Si par rapport à leurs concurrents non libre ils avaient un retard négligeable dans l’ensemble, Scribus lui en avait vraiment de remarquable. La toute première chose qui décourageait était bien la maniabilité. En plus, non seulement qu’il plantait souvent mais ces pdf n’étaient pas toujours bien produits.
En 2008 j’ai quitté l’imprimerie et l’intérêt pour ces logiciels avaient vraiment diminué. J’ai quand même continué d’utiliser assez régulièrement Inkscape et Blender. The Gimp est rentré sous ma main lorsque j’ai rejoint un labo photo un an plus tard.
Aujourd’hui c’est encore Scribus qui revient. Étant devenu le Webmaster de Radio Okapi (http://www.radiookapi.net), j’ai aussi été chargé de la mise en page de son journal interne. Au début avec un Adobe Indesign dont l’expiration était imminente. Nous avons dû adopter Scribus sur proposition d’un membre de l’équipe. Je renouait avec un ancien amour.

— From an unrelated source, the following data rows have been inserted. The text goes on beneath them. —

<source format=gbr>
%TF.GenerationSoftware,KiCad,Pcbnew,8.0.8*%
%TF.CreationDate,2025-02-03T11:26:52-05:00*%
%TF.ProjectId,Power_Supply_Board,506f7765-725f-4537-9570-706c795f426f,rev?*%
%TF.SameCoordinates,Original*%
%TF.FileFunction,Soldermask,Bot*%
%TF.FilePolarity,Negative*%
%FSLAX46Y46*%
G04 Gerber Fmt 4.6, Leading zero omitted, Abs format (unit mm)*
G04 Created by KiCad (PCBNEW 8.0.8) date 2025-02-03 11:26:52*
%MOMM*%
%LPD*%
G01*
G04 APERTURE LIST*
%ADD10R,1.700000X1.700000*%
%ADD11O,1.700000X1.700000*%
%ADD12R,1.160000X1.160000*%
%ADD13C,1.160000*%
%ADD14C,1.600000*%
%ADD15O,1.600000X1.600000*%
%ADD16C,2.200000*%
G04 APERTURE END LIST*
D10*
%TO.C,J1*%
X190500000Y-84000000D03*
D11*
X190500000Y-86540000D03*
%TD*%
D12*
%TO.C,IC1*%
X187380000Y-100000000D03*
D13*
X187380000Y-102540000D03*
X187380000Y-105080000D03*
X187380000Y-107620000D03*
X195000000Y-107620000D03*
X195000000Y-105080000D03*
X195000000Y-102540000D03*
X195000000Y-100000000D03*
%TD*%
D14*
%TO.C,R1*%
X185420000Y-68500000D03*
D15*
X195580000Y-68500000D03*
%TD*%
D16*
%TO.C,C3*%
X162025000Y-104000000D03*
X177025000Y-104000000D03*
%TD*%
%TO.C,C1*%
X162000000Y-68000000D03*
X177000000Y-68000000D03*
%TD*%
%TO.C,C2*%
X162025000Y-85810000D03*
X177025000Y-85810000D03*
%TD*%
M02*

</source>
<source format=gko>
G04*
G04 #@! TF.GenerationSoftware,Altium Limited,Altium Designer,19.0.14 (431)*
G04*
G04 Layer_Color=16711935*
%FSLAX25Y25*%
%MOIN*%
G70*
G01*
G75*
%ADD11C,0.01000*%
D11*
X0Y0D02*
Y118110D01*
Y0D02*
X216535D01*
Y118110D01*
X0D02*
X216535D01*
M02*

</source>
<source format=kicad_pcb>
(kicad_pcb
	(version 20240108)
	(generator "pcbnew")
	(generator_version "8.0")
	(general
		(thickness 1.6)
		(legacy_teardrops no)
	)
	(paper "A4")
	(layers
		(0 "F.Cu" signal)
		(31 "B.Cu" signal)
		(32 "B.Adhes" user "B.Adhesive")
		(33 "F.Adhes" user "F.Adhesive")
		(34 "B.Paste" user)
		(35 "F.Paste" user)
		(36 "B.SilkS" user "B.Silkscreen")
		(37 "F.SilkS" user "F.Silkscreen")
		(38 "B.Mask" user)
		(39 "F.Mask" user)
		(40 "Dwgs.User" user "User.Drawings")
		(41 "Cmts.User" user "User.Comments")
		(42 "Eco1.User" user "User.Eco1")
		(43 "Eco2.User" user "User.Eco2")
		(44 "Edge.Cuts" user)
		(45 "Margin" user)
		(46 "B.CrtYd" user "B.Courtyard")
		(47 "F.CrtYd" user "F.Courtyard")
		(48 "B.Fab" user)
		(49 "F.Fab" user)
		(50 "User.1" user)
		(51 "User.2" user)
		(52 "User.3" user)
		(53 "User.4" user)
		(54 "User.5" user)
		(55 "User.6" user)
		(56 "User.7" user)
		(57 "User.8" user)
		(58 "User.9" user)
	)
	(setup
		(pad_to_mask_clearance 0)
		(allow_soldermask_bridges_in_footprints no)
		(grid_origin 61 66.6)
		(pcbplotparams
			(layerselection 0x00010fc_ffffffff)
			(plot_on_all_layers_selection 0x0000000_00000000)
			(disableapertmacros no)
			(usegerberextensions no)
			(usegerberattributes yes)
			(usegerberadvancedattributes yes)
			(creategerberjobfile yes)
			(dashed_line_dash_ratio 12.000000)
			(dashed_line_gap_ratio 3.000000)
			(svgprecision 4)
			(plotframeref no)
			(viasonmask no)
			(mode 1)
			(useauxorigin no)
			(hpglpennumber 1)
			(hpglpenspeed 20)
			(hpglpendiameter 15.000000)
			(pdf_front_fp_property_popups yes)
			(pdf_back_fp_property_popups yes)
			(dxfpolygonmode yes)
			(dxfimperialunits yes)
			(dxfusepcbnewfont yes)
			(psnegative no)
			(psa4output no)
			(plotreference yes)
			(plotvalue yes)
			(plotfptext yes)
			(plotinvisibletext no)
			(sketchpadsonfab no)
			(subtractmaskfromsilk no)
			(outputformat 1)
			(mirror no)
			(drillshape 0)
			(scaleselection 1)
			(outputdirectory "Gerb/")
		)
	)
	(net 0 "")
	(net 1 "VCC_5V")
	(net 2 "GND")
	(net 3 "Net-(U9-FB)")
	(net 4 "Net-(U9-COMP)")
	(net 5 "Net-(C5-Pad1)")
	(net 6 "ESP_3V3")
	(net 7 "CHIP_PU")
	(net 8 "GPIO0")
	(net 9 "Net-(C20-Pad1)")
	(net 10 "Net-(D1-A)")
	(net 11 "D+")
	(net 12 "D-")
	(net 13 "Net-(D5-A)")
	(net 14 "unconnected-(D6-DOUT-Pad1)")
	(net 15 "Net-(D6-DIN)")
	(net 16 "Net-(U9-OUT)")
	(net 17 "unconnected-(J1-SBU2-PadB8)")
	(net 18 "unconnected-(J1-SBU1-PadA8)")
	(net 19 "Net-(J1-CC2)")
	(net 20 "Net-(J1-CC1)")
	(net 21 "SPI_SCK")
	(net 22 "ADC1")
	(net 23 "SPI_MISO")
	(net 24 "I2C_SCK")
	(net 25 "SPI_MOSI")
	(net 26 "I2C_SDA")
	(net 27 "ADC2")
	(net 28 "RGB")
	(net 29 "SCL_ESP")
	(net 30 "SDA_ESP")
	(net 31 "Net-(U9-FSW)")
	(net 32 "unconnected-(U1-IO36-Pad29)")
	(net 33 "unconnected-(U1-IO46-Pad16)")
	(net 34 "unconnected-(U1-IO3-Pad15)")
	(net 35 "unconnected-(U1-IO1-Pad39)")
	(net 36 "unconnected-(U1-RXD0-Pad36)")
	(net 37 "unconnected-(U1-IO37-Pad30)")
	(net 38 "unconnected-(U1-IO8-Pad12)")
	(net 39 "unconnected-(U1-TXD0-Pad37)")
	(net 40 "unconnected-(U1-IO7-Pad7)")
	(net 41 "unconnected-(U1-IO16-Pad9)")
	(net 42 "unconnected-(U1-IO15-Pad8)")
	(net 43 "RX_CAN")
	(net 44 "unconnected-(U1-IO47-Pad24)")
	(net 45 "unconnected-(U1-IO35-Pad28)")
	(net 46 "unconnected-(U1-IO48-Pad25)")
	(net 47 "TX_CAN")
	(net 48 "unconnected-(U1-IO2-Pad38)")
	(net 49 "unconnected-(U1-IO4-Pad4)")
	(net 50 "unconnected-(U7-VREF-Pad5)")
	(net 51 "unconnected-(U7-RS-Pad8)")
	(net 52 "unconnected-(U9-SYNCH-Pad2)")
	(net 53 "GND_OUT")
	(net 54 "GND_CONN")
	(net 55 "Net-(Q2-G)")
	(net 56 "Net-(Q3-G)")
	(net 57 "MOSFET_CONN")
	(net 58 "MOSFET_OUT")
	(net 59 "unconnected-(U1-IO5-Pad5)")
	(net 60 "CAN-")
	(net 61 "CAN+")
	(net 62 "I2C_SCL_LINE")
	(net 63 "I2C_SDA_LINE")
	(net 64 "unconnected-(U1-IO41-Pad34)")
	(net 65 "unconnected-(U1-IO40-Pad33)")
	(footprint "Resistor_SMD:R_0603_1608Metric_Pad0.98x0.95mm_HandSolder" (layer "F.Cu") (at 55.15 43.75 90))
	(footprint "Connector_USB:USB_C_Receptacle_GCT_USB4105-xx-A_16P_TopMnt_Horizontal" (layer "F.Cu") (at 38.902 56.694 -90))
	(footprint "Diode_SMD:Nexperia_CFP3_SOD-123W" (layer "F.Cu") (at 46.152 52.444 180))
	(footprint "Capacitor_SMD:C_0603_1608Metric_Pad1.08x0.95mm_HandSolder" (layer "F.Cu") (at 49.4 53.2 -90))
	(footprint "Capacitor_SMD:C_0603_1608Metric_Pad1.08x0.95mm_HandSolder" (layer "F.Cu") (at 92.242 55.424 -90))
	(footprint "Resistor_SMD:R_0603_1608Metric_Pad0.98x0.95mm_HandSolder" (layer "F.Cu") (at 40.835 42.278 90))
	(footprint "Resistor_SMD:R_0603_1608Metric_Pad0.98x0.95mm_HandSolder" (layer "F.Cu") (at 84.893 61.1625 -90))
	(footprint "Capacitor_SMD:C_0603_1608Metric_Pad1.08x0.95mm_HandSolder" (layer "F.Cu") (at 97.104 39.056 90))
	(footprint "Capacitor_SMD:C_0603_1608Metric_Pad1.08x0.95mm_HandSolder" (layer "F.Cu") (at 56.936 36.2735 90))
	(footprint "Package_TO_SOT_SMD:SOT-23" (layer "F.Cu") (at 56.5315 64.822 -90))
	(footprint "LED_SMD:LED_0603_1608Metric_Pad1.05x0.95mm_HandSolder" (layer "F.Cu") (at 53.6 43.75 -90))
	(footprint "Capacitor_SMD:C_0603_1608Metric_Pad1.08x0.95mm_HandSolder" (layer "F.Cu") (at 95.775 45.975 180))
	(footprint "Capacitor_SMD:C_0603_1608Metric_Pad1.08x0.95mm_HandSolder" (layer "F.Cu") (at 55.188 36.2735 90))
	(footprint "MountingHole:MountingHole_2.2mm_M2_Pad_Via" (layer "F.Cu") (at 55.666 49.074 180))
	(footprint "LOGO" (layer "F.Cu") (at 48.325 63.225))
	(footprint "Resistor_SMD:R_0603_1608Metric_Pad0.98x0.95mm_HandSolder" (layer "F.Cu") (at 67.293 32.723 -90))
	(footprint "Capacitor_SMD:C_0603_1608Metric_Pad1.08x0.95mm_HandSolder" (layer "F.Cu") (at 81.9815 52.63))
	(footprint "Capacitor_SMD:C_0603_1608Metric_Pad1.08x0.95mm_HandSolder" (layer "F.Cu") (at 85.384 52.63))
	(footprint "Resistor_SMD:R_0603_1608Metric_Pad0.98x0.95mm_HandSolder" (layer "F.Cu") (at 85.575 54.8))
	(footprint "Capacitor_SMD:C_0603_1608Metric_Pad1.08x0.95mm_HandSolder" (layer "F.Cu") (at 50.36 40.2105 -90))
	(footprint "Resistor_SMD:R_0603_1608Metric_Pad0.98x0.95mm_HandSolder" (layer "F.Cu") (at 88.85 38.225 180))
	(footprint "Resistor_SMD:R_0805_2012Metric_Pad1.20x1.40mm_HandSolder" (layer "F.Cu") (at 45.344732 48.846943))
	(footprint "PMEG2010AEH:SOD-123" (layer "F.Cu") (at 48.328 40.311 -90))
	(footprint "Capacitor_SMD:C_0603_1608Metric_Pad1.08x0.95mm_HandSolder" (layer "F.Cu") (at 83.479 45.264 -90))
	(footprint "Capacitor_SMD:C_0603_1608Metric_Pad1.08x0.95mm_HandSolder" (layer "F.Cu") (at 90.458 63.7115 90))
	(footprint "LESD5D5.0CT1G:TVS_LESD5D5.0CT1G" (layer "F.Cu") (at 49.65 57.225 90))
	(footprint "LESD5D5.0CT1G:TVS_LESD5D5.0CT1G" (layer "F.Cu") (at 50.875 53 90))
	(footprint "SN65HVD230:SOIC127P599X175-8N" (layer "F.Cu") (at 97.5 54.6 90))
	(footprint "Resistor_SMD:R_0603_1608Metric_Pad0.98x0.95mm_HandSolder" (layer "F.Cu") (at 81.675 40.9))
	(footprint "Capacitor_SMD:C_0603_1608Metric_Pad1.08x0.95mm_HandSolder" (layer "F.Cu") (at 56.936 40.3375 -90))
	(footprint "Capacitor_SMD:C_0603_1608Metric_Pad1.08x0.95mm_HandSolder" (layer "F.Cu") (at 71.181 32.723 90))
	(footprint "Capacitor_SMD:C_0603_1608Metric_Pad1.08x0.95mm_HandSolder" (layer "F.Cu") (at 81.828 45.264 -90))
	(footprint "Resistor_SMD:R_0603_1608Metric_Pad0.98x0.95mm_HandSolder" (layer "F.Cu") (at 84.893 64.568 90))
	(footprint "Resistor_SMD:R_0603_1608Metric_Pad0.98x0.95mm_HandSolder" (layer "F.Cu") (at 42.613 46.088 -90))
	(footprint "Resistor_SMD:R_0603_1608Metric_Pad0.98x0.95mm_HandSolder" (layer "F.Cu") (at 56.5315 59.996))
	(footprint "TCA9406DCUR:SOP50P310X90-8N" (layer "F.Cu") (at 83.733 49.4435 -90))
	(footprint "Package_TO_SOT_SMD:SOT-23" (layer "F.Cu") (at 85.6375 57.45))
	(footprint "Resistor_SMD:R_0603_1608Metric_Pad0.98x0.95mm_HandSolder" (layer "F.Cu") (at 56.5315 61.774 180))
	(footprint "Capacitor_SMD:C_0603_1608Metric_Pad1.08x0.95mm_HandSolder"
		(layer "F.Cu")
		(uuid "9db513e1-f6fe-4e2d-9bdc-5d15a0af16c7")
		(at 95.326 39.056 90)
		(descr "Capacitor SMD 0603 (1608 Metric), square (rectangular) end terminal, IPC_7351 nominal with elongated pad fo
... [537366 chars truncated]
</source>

La première édition, le nouveau premier rendez-vous, n’avez pas été très facile pour moi. Je devais redécouvrir un logiciel que j’ai laissé il y a des années. J’avais pris près de 8 heures pour réaliser le travail que je fait normalement en 4 heures. La difficulté venait de la perte de l’habitude que j’avais à l’utiliser. Mais à l’édition suivante, j’avais renoué avec mes 4 heures habituels.
J’étais émerveillé (le mot est bien choisi) dès le premier jour lorsque j’ai utilisé pour la nouvelle première fois Scribus. La version 1.4.1 est à mon avis bien aboutie. S’il est vrai qu’il reste encore de choses à faire pour l’interface, mais le logiciel a déjà atteint un bon niveau. Je ne sais pas ce qu’il en est pour la quadrichromie, je ne suis plus dans ce domaine. Mais pour un document qui doit finir à l’écran ou à l’imprimante, ce logiciel est parfait. Tout ce que je peux demander, c’est bien une accessibilité plus facile pour le sélecteur de couleurs, une amélioration de la gestion de pages types et que les attributs de paragraphes soient aussi accessible en dehors des styles.
Bref, Scribus a grandi vite et bien. Son avenir est prometteur.